Ultimately, fat-adaption means metabolic flexibility. It means that a fat adapted burner will be able to handle some carbs along with some fat. A fat-burning beast will be able to empty glycogen stores through intense exercise, refill those stores, burn whatever dietary fat isn’t stored, and then easily access and oxidize the fat that is stored when it’s needed.  Once the fat-burning machinery has been established and programmed, you should be able to effortlessly switch between fuel sources as needed.

To find out if you’re fat-adapted, the most effective way is to ask yourself a few basic questions:

  • Can you go three hours without eating? Is skipping a meal an exercise in futility and misery?
  • Do you enjoy steady, even energy throughout the day? Are midday naps pleasurable indulgences, rather than necessary staples?
  • Can you exercise without carb-loading?
  • Have the headaches and brain fuzziness passed?

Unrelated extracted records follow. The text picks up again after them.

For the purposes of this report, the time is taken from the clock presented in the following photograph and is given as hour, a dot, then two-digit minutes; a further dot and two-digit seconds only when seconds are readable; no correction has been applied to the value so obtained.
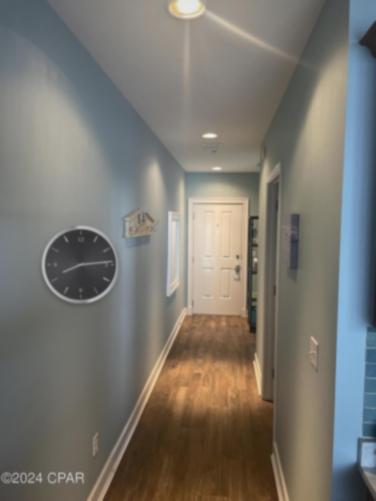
8.14
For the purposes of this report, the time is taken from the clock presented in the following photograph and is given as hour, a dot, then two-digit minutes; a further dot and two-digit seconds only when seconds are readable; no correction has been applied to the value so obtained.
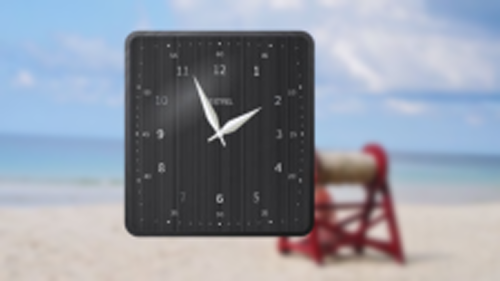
1.56
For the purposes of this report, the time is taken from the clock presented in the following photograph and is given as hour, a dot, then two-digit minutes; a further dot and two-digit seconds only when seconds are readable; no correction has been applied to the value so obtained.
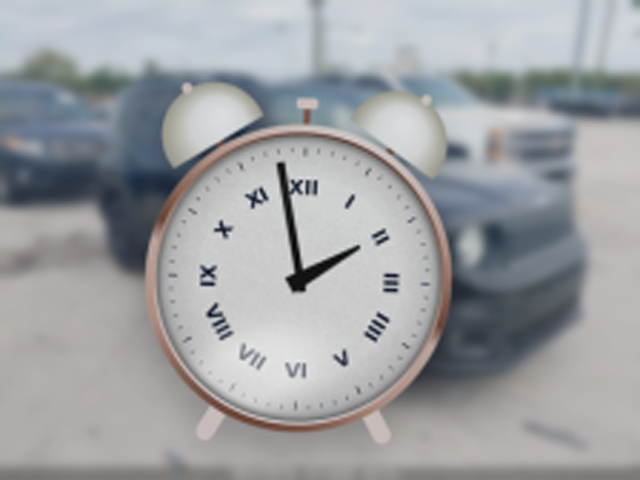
1.58
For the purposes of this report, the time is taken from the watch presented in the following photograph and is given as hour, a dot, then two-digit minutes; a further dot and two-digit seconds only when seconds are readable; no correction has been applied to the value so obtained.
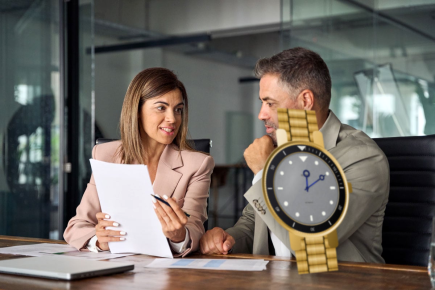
12.10
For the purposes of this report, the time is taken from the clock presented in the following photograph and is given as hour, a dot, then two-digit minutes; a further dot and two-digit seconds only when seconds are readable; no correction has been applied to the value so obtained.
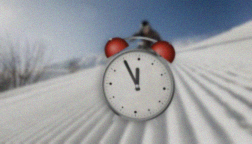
11.55
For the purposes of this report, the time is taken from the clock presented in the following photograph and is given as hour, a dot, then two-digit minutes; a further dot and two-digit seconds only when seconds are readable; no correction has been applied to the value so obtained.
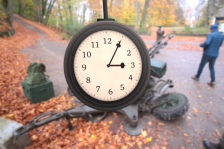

Yes? Then you’re probably fat-adapted. Welcome to normal human metabolism!

A quick note about ketosis:

Fat-adaption does not necessarily mean ketosis. Ketosis is ketosis. Fat-adaption describes the ability to burn both fat directly via beta-oxidation and glucose via glycolysis, while ketosis describes the use of fat-derived ketone bodies by tissues (like parts of the brain) that normally use glucose.